Following Bishop’s report, Theresa Umscheid, executive director of the Iowa Community College Online Consortium (ICCOC), presented to the board. SWCC has been a member of the ICCOC since the consortium was established 22 years ago. Umscheid spoke of the consortium’s growth and explained to the board that this past year the ICCOC became its own entity.

“We now have a board of directors and are governed by the college presidents,” Umscheid explained.

Umscheid talked about the benefits of colleges belonging to the ICCOC, including opportunities for students; instructors having opportunities to teach more courses; reduced costs of the learning management system, Canvas; and faculty development being offered regularly. Umscheid said textbooks have now been embedded into the ICCOC’s courses and this has reduced the average costs to an average of $45 per textbook, which is a huge benefit for students.

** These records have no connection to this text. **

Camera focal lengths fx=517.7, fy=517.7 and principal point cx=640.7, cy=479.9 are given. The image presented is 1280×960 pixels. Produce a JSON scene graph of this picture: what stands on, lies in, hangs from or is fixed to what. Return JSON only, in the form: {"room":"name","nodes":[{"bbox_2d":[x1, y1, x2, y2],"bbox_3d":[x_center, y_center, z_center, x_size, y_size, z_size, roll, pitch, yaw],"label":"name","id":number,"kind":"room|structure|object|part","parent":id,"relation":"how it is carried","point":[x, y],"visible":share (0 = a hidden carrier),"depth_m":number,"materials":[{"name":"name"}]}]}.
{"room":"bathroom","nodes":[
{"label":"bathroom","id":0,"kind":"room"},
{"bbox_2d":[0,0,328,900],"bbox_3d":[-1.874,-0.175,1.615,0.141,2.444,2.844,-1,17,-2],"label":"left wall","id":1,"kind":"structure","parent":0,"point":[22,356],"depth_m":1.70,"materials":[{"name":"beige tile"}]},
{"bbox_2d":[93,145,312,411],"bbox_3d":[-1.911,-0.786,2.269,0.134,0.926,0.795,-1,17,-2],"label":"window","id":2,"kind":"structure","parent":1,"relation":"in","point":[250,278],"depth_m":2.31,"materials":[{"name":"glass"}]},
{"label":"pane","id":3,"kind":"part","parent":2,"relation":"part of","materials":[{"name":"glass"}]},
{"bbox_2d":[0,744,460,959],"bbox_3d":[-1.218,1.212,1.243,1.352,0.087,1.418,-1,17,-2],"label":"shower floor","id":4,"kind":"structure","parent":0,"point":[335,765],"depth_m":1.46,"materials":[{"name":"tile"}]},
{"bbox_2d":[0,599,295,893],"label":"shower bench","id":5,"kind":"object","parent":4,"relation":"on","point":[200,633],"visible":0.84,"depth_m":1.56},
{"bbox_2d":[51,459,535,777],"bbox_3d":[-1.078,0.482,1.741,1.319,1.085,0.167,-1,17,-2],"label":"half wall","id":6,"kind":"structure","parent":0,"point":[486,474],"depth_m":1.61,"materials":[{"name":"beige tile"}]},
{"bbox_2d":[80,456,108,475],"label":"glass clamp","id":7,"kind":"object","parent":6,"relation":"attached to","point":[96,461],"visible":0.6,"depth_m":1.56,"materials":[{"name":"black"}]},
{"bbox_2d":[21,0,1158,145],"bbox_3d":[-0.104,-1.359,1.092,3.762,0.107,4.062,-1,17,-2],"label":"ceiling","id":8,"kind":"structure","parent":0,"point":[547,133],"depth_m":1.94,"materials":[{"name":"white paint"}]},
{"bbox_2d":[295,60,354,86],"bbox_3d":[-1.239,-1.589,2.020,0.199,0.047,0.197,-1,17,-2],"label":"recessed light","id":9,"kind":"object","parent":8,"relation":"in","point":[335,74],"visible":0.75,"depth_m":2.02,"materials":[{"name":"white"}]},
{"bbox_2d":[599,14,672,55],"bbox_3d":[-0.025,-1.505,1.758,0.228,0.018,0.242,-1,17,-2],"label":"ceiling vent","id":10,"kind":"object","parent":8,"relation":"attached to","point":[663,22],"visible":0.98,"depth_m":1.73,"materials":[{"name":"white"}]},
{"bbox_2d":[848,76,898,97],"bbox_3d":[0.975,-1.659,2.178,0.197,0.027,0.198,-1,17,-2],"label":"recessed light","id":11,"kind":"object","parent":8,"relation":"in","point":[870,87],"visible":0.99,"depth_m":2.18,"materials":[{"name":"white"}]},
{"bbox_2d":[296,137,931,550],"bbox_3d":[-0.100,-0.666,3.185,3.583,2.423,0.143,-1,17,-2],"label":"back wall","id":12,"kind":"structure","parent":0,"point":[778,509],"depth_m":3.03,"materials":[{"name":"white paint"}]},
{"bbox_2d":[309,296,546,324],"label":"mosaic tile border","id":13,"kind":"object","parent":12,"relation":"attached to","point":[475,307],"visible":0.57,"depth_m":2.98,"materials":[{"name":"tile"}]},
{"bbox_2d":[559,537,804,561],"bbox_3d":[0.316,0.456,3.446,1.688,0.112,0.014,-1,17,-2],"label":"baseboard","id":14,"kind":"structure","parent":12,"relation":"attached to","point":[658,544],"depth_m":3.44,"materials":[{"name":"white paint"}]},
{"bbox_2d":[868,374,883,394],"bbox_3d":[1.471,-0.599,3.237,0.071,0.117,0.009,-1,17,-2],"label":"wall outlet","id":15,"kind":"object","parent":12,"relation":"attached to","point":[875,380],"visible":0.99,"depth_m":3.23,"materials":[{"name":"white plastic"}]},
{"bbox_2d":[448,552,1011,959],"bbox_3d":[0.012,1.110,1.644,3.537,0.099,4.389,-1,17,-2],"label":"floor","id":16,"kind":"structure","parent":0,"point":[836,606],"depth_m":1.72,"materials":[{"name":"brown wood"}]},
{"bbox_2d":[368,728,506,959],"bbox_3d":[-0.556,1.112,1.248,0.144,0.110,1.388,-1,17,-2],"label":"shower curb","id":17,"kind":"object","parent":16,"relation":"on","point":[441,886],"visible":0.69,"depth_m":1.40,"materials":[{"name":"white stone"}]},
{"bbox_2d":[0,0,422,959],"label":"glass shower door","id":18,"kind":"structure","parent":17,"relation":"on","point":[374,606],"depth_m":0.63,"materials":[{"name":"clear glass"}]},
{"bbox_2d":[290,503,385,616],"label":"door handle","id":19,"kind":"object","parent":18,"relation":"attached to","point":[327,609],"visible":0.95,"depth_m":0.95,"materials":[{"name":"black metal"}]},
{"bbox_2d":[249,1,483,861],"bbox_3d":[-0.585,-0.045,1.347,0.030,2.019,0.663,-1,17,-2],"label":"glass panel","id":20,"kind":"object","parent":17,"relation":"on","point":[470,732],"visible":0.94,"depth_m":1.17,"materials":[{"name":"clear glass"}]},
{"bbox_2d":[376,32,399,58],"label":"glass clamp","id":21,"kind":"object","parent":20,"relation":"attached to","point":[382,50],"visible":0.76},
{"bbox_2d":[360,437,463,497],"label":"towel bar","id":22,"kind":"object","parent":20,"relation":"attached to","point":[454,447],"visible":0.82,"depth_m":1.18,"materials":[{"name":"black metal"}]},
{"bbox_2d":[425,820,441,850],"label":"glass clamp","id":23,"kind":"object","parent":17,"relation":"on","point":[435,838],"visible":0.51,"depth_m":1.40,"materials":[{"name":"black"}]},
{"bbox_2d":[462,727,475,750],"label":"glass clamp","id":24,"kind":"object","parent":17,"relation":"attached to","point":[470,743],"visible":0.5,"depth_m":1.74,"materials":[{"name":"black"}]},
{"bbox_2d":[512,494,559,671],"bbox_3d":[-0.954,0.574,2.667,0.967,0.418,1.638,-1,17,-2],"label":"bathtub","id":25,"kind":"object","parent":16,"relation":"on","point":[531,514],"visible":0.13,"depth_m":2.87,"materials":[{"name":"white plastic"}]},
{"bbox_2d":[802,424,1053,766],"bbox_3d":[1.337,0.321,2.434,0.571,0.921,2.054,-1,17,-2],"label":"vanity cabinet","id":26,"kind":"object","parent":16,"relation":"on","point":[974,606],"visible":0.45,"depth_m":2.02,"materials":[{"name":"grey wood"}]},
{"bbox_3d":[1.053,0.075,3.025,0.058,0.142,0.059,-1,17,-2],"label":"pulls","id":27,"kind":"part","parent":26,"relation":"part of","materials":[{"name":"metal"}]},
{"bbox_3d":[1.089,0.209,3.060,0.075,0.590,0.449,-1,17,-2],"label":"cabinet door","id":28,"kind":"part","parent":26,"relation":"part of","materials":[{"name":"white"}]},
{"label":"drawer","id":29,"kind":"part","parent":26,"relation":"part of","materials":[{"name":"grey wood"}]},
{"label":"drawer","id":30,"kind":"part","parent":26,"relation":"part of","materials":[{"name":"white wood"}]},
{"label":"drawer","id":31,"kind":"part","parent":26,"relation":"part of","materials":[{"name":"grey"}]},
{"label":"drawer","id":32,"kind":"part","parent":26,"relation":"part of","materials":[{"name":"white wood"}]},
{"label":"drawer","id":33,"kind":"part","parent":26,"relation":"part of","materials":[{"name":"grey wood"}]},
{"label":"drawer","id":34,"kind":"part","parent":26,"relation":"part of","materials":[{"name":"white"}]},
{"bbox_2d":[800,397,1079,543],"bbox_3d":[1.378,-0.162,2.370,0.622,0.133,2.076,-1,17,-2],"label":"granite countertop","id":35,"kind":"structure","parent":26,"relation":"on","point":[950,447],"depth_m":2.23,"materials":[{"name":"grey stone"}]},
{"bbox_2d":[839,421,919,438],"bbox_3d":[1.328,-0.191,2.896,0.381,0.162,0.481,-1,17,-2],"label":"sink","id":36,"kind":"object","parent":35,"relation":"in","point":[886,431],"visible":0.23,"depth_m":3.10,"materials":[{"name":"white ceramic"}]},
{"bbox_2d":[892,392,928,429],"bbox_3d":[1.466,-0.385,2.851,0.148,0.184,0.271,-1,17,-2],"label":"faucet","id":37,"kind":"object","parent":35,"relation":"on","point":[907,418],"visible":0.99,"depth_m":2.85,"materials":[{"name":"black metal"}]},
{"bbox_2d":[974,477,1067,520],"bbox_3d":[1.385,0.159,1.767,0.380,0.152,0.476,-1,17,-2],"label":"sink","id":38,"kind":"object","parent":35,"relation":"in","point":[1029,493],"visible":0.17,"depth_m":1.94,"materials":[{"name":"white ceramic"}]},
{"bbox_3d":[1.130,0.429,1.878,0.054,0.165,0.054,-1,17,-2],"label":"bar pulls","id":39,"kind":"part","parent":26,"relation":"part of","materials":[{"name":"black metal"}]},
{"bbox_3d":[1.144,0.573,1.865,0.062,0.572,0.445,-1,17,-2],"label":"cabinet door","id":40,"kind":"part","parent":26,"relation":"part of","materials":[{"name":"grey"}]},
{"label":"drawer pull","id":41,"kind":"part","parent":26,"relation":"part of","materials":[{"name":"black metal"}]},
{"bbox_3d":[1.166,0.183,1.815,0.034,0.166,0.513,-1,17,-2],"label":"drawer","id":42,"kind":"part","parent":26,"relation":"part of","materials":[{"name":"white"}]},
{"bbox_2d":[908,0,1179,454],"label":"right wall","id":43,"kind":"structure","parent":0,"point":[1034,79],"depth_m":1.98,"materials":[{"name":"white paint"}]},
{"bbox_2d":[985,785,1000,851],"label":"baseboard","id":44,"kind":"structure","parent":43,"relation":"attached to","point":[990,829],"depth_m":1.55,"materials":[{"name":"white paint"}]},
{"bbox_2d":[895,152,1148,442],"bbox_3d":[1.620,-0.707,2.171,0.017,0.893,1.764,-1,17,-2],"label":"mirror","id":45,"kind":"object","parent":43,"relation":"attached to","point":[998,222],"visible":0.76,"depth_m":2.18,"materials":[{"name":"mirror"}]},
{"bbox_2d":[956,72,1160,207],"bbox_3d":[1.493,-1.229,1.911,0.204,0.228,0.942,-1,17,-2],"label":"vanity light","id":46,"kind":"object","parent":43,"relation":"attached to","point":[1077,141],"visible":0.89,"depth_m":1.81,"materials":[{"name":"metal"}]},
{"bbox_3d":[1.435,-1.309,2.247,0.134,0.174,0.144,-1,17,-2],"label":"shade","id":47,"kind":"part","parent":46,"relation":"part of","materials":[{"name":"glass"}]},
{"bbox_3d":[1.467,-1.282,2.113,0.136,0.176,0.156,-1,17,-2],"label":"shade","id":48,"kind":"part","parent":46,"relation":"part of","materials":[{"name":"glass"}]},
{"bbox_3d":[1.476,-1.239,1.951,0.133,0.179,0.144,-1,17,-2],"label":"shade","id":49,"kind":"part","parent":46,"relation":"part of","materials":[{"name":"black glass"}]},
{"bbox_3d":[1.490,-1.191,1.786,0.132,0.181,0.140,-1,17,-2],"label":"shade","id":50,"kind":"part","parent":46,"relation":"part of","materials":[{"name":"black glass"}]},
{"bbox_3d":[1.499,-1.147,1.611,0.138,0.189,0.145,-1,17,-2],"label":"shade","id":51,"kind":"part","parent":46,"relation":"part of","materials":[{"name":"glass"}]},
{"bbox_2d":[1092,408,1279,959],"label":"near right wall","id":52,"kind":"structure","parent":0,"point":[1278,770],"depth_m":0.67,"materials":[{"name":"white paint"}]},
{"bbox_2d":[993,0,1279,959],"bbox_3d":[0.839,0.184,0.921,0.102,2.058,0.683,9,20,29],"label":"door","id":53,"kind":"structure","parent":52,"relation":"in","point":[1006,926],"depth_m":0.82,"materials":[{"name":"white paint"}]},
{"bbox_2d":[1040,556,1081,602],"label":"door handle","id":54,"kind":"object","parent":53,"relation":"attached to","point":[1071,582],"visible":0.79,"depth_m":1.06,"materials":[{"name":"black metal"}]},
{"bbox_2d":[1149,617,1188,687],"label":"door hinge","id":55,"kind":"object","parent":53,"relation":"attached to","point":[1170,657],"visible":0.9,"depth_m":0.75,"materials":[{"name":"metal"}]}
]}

She said the consortium is now made up of six Iowa community colleges and one four-year private college, Iowa Wesleyan. Umscheid said she will be interested to see if the ICCOC has additional interest from other private colleges looking for cost-effective routes to offer online courses.

Jeff Smith, lobbyist from Fitzgerald, Smith and Associates of Waukee, offered board members an update on the upcoming legislative session. Smith said there would most likely be more than 40 new members in the house and senate, but most likely the state would not see changes in overall leadership as Gov. Kim Reynolds would likely retain office due to pre-election predictions.

Smith stated as always state general aid would be the top priority for the upcoming legislative session. Smith said a 3 percent increase for community colleges is the goal. Smith also spent time talking about the massive government reorganization underway including key state programs being moved from the Department of Education to Workforce Development.

Jerry Smith, SWCC board member from Osceola and Community Colleges for Iowa representative, said they did not have a November meeting. He spoke briefly about the Association of Community College Trustees (ACCT) National Legislative Summit in New York City.